Remplacer les mots par les actions

"Élevez votre voix, pas le niveau de la mer." Tel est le thème de la Journée mondiale de l'environnement (JME). Dans le contexte actuel tant au niveau mondial que national, si le niveau de la mer augmente, c'est que le réchauffement de la terre est de plus en plus intense et cela remonte à la source : le Changement Climatique (CC). Cette préoccupation planétaire engendre plusieurs menaces pour l'humanité et tout le monde élève la voix pour que des actions concrètes remplacent les longs discours, les ateliers et conférences.

« Nous incitons les gouvernements à appliquer les lois régissant les exploitations des richesses naturelles. Les parties se réunissent tous les ans pour discuter des enjeux, des avantages à donner au pays du Sud alors qu'elles sont incapables de forcer les pays pollueurs à honorer un engagement. Les pays industrialisés se développent, émettent les gaz à effets de serre, mais pourquoi cherchent-ils à compenser leur pollution en contractant avec les pays moins avancés ? Il faut que les parties contraignent les pays pollueurs à trouver des moyens d'aménager des espaces verts chez eux, lesquels ont séquestré leur carbone. On ne sait plus les combines qui se trament ici et ailleurs avec le marché carbone », analyse Clotilde Raharimanana, étudiante.

Ce sont les jeunes qui élèvent leur voix, qui expriment leur mécontentement car l'indifférence des dirigeants sur les crimes contre le capital humain les laissent sans voix. « Tout le monde sait que le trafic de bois précieux implique de hautes personnalités et personne n'ose les appréhender. Il y eut le communiqué paru dans un quotidien et aucune suite de l'affaire n'est entendue jusqu'à ce jour. Les forêts partent en fumée, les animaux finissent en menu dans les restaurants, le braconnage se poursuit et cette dégradation perturbe le climat. Bougeons, combattons contre les irrégularités et éduquons nos enfants pour qu'ils sachent préserver les ressources naturelles, garantes de leur avenir », marlèle Jean Andrianome, jeune agriculteur.

Le technicien qui a choisi d'exceller dans l'agriculture, insiste qu'il ne faut pas attendre l'apocalypse pour changer les tendances.

 

Vision

Presque tous les associations et organismes internationaux et locaux lancent actuellement le défi de conservation. Ils mènent des campagnes de sensibilisation auprès des collégiens, lycéens, universitaires. Les sociétés et compagnies essaient aussi de respecter leur responsabilité sociale et s'engagent dans des activités citoyennes en faveur du vert. Earth Hour dans le monde, l'utilisation de Lumitsits, le projet Node, Tetikasa Mampody Savoka, la lutte contre les feux de brousse, la protection des mangroves, entre autres, constituent les activités phares de la lutte contre le changement climatique à Madagascar. Elles vont dans le sens où la protection et la conservation aident les ressources naturelles à se regénérer, mais avec le coup de pouce des êtres humains.

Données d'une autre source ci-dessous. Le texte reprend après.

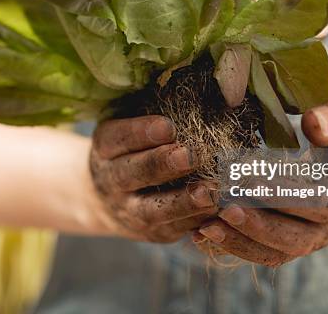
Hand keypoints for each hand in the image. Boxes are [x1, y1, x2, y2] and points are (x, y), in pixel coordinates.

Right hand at [90, 115, 218, 242]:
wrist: (108, 199)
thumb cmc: (133, 149)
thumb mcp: (130, 128)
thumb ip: (154, 113)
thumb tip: (199, 93)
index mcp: (105, 148)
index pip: (117, 138)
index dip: (140, 132)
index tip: (168, 126)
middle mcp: (112, 181)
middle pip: (133, 174)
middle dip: (162, 165)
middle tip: (190, 155)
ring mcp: (130, 212)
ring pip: (153, 210)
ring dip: (183, 202)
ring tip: (210, 191)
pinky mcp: (153, 233)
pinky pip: (175, 229)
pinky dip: (198, 221)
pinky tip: (221, 211)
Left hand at [193, 92, 327, 265]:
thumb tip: (313, 126)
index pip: (319, 203)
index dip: (284, 195)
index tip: (248, 180)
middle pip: (297, 238)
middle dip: (257, 225)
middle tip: (222, 208)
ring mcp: (319, 237)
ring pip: (280, 252)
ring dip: (242, 241)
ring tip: (206, 227)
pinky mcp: (299, 240)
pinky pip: (269, 253)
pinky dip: (237, 246)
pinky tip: (205, 234)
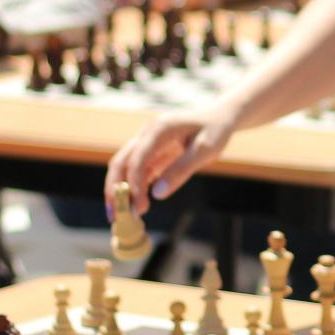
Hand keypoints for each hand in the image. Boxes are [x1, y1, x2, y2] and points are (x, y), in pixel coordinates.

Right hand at [106, 100, 241, 210]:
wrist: (219, 116)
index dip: (133, 185)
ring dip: (121, 191)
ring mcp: (147, 143)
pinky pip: (137, 172)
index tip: (139, 208)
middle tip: (117, 217)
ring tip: (125, 217)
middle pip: (121, 162)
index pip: (137, 159)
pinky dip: (133, 189)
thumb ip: (181, 170)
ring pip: (124, 168)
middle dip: (115, 190)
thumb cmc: (215, 130)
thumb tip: (157, 194)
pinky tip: (136, 206)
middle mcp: (147, 134)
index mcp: (159, 129)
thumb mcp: (205, 150)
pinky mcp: (152, 152)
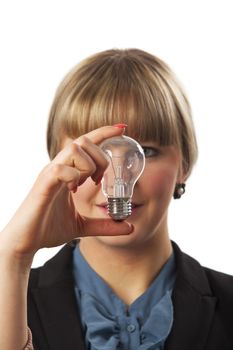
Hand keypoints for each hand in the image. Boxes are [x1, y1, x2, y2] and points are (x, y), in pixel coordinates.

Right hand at [0, 126, 132, 258]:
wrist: (25, 242)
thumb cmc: (48, 229)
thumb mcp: (83, 226)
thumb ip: (105, 224)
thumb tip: (129, 226)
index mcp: (67, 172)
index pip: (86, 144)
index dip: (104, 133)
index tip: (122, 128)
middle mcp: (58, 167)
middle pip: (83, 141)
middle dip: (100, 157)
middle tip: (100, 180)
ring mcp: (50, 174)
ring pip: (74, 149)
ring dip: (87, 165)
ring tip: (86, 183)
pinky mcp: (44, 184)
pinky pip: (61, 168)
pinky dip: (73, 176)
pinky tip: (73, 190)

« L'action de WWF consiste surtout à combler les connaissances et renforcer les capacités locales en matière d'adaptation au CC. Il s'agit donc de mieux connaître la vulnérabilité de la population et des epsèces, mais aussi d'améliorer les mesures d'adaptation en conséquence. Nous pensons qu'il est primordial d'intégrer ces mesures d'adaptation au CC dans tout projet de conservation », indique Harisoa Rakotondrazafy, responsable du projet Adapation au changement climatique auprès de World Wide Fund for Nature (WWF).

L'adaptation relève de plusieurs paramètres. Personne ne peut rien pour changer la situation géographique de Madagasar. Cependant, tous les Malgaches peuvent se donner la main pour préserver son capital vert, source de capital économique pour la croissance de la Grande île.

 

 

Madagascar face au changement climatique

 

Madagascar a adopté la stratégie nationale du mécanisme de développement propre du protocole de Kyoto en 2010 et dispose de sa politique nationale de lutte contre le changement climatique en 2011. Il dispose aussi d'un programme d'actions nationales d'adaptation au changement climatique ; Il comporte quinze projets sur cinq secteurs vulénrables à savoir l'agriculture, l'eau, la santé publique, la foresterie et les zones côtières.